_Directions_. Copy out the notation text of every item below, character for character, and leave the pictures out of your answer.

(Dataset items)
|---|

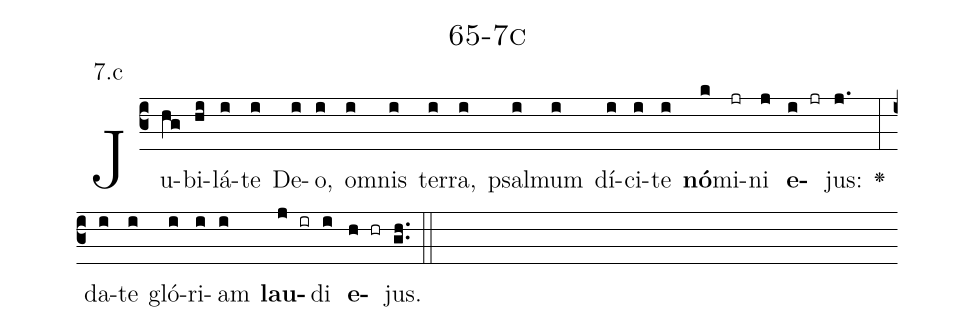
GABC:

name: 65-7c;
annotation: 7.c;
%%
(c3)Ju(hg)bi(hi)lá(i)te(i) De(i)o,(i) om(i)nis(i) ter(i)ra,(i) psal(i)mum(i) dí(i)ci(i)te(i) <b>nó</b>(k)mi(jr)ni(j) <b>e</b>(i jr)jus:(j.) <v>\greheightstar</v>(:) da(i)te(i) gló(i)ri(i)am(i) <b>lau</b>(j ir)di(i) <b>e</b>(h hr)jus.(gh..) (::)


%E(i) u(i) o(j) u(i) a(h) e.(gh..) (::)
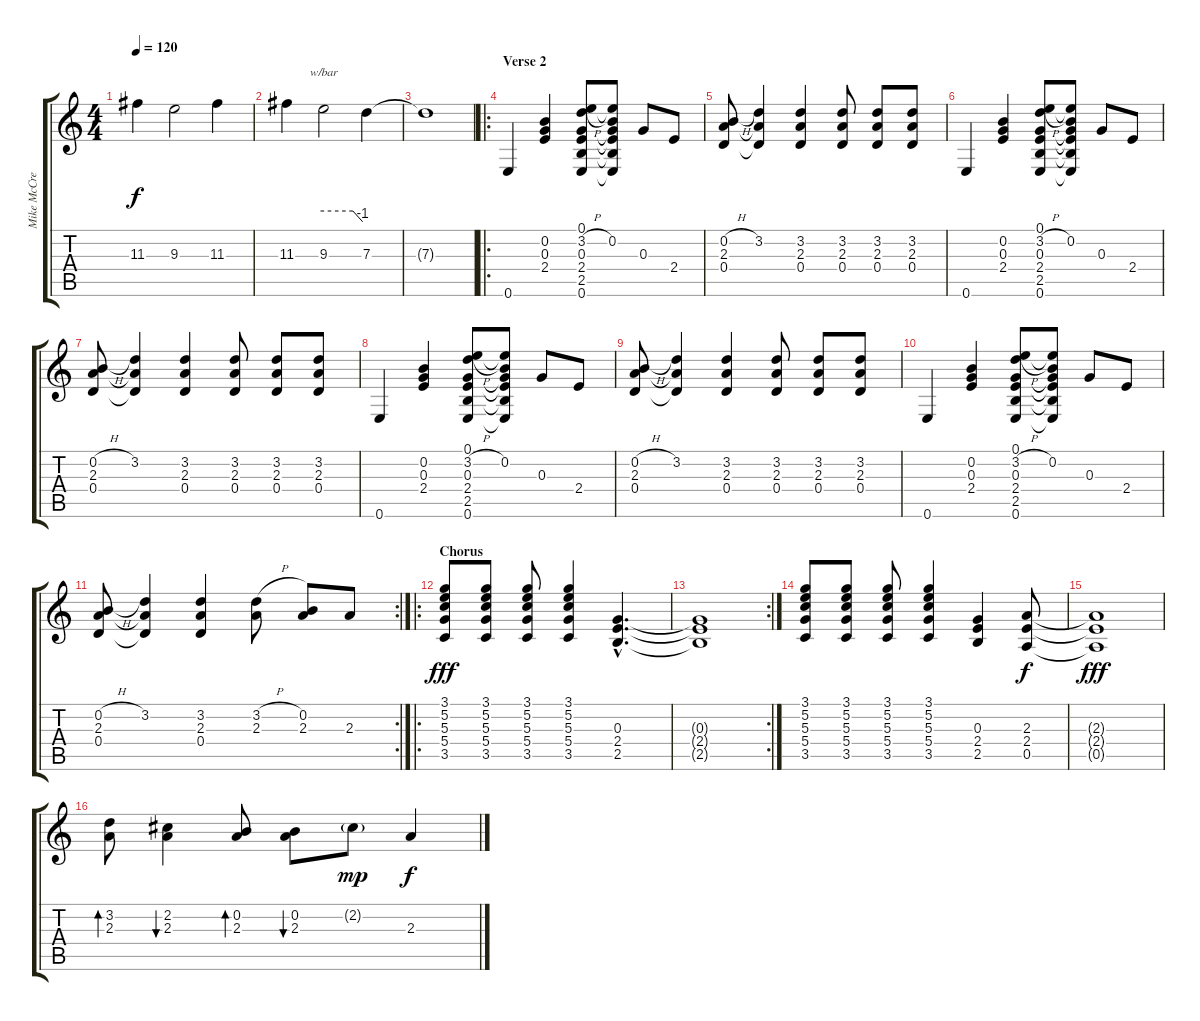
\track ("Mike McCready (12 string)" "Mike McCre") {instrument acousticguitarsteel}
\staff {score tabs}
\tuning (E4 B3 G3 D3 A2 E2) {hide}
\ts (4 4)
\tempo 120
\clef g2
\ks c
11.3{t}.4{dy f} 9.3.2 11.3.4 |
11.3.4 9.3.2{tbe (custom default 0 0 45 0 60 -4)} 7.3.4 |
7.3{t}.1 |
\ro
\section ("" "Verse 2")
0.6.4{volume 12} (0.2 0.3 2.4).4 (0.1 3.2{h} 0.3 2.4 2.5 0.6).8 (0.1{t} 0.2 0.3{t} 2.4{t} 2.5{t} 0.6{t}).8 0.3.8 2.4.8 |
(0.2{h} 2.3 0.4).8 (3.2 2.3{t} 0.4{t}).4 (3.2 2.3 0.4).4 (3.2 2.3 0.4).8 (3.2 2.3 0.4).8 (3.2 2.3 0.4).8 |
0.6.4 (0.2 0.3 2.4).4 (0.1 3.2{h} 0.3 2.4 2.5 0.6).8 (0.1{t} 0.2 0.3{t} 2.4{t} 2.5{t} 0.6{t}).8 0.3.8 2.4.8 |
(0.2{h} 2.3 0.4).8 (3.2 2.3{t} 0.4{t}).4 (3.2 2.3 0.4).4 (3.2 2.3 0.4).8 (3.2 2.3 0.4).8 (3.2 2.3 0.4).8 |
0.6.4 (0.2 0.3 2.4).4 (0.1 3.2{h} 0.3 2.4 2.5 0.6).8 (0.1{t} 0.2 0.3{t} 2.4{t} 2.5{t} 0.6{t}).8 0.3.8 2.4.8 |
(0.2{h} 2.3 0.4).8 (3.2 2.3{t} 0.4{t}).4 (3.2 2.3 0.4).4 (3.2 2.3 0.4).8 (3.2 2.3 0.4).8 (3.2 2.3 0.4).8 |
0.6.4 (0.2 0.3 2.4).4 (0.1 3.2{h} 0.3 2.4 2.5 0.6).8 (0.1{t} 0.2 0.3{t} 2.4{t} 2.5{t} 0.6{t}).8 0.3.8 2.4.8 |
\rc 2
(0.2{h} 2.3 0.4).8 (3.2 2.3{t} 0.4{t}).4 (3.2 2.3 0.4).4 (3.2{h} 2.3).8 (0.2 2.3).8 2.3.8 |
\ro
\section ("" "Chorus")
(3.1 5.2 5.3 5.4 3.5).8{dy fff} (3.1 5.2 5.3 5.4 3.5).8 (3.1 5.2 5.3 5.4 3.5).8 (3.1 5.2 5.3 5.4 3.5).4 (0.3 2.4{hac} 2.5{hac}).4{d} |
\rc 2
(0.3{t} 2.4{t} 2.5{t}).1 |
(3.1 5.2 5.3 5.4 3.5).8 (3.1 5.2 5.3 5.4 3.5).8 (3.1 5.2 5.3 5.4 3.5).8 (3.1 5.2 5.3 5.4 3.5).4 (0.3 2.4 2.5).4 (2.3 2.4 0.5).8{dy f} |
(2.3{t} 2.4{t} 0.5{t}).1{dy fff} |
(3.2 2.3).8{bd 120} (2.2 2.3).4{bu 120} (0.2 2.3).8{bd 120} (0.2 2.3).8{bu 120} 2.2{g}.8{dy mp} 2.3.4{dy f}
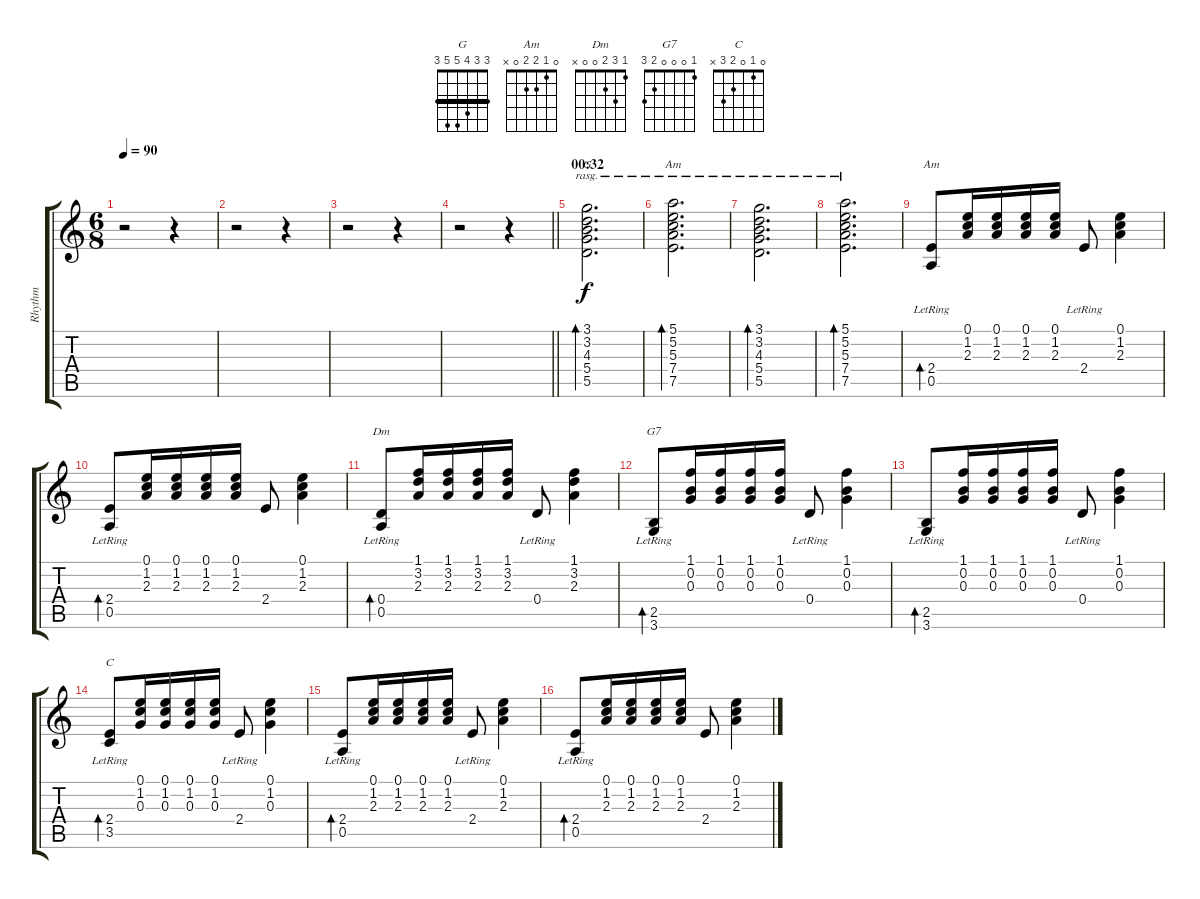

|---|

_Correct result_.
GABC:

name: 65-7c;
annotation: 7.c;
%%
(c3)Ju(hg)bi(hi)lá(i)te(i) De(i)o,(i) om(i)nis(i) ter(i)ra,(i) psal(i)mum(i) dí(i)ci(i)te(i) <b>nó</b>(k)mi(jr)ni(j) <b>e</b>(i jr)jus:(j.) <v>\greheightstar</v>(:) da(i)te(i) gló(i)ri(i)am(i) <b>lau</b>(j ir)di(i) <b>e</b>(h hr)jus.(gh..) (::)


%E(i) u(i) o(j) u(i) a(h) e.(gh..) (::)
\track ("Mike McCready (12 string)" "Mike McCre") {instrument acousticguitarsteel}
\staff {score tabs}
\tuning (E4 B3 G3 D3 A2 E2) {hide}
\ts (4 4)
\tempo 120
\clef g2
\ks c
11.3{t}.4{dy f} 9.3.2 11.3.4 |
11.3.4 9.3.2{tbe (custom default 0 0 45 0 60 -4)} 7.3.4 |
7.3{t}.1 |
\ro
\section ("" "Verse 2")
0.6.4{volume 12} (0.2 0.3 2.4).4 (0.1 3.2{h} 0.3 2.4 2.5 0.6).8 (0.1{t} 0.2 0.3{t} 2.4{t} 2.5{t} 0.6{t}).8 0.3.8 2.4.8 |
(0.2{h} 2.3 0.4).8 (3.2 2.3{t} 0.4{t}).4 (3.2 2.3 0.4).4 (3.2 2.3 0.4).8 (3.2 2.3 0.4).8 (3.2 2.3 0.4).8 |
0.6.4 (0.2 0.3 2.4).4 (0.1 3.2{h} 0.3 2.4 2.5 0.6).8 (0.1{t} 0.2 0.3{t} 2.4{t} 2.5{t} 0.6{t}).8 0.3.8 2.4.8 |
(0.2{h} 2.3 0.4).8 (3.2 2.3{t} 0.4{t}).4 (3.2 2.3 0.4).4 (3.2 2.3 0.4).8 (3.2 2.3 0.4).8 (3.2 2.3 0.4).8 |
0.6.4 (0.2 0.3 2.4).4 (0.1 3.2{h} 0.3 2.4 2.5 0.6).8 (0.1{t} 0.2 0.3{t} 2.4{t} 2.5{t} 0.6{t}).8 0.3.8 2.4.8 |
(0.2{h} 2.3 0.4).8 (3.2 2.3{t} 0.4{t}).4 (3.2 2.3 0.4).4 (3.2 2.3 0.4).8 (3.2 2.3 0.4).8 (3.2 2.3 0.4).8 |
0.6.4 (0.2 0.3 2.4).4 (0.1 3.2{h} 0.3 2.4 2.5 0.6).8 (0.1{t} 0.2 0.3{t} 2.4{t} 2.5{t} 0.6{t}).8 0.3.8 2.4.8 |
\rc 2
(0.2{h} 2.3 0.4).8 (3.2 2.3{t} 0.4{t}).4 (3.2 2.3 0.4).4 (3.2{h} 2.3).8 (0.2 2.3).8 2.3.8 |
\ro
\section ("" "Chorus")
(3.1 5.2 5.3 5.4 3.5).8{dy fff} (3.1 5.2 5.3 5.4 3.5).8 (3.1 5.2 5.3 5.4 3.5).8 (3.1 5.2 5.3 5.4 3.5).4 (0.3 2.4{hac} 2.5{hac}).4{d} |
\rc 2
(0.3{t} 2.4{t} 2.5{t}).1 |
(3.1 5.2 5.3 5.4 3.5).8 (3.1 5.2 5.3 5.4 3.5).8 (3.1 5.2 5.3 5.4 3.5).8 (3.1 5.2 5.3 5.4 3.5).4 (0.3 2.4 2.5).4 (2.3 2.4 0.5).8{dy f} |
(2.3{t} 2.4{t} 0.5{t}).1{dy fff} |
(3.2 2.3).8{bd 120} (2.2 2.3).4{bu 120} (0.2 2.3).8{bd 120} (0.2 2.3).8{bu 120} 2.2{g}.8{dy mp} 2.3.4{dy f}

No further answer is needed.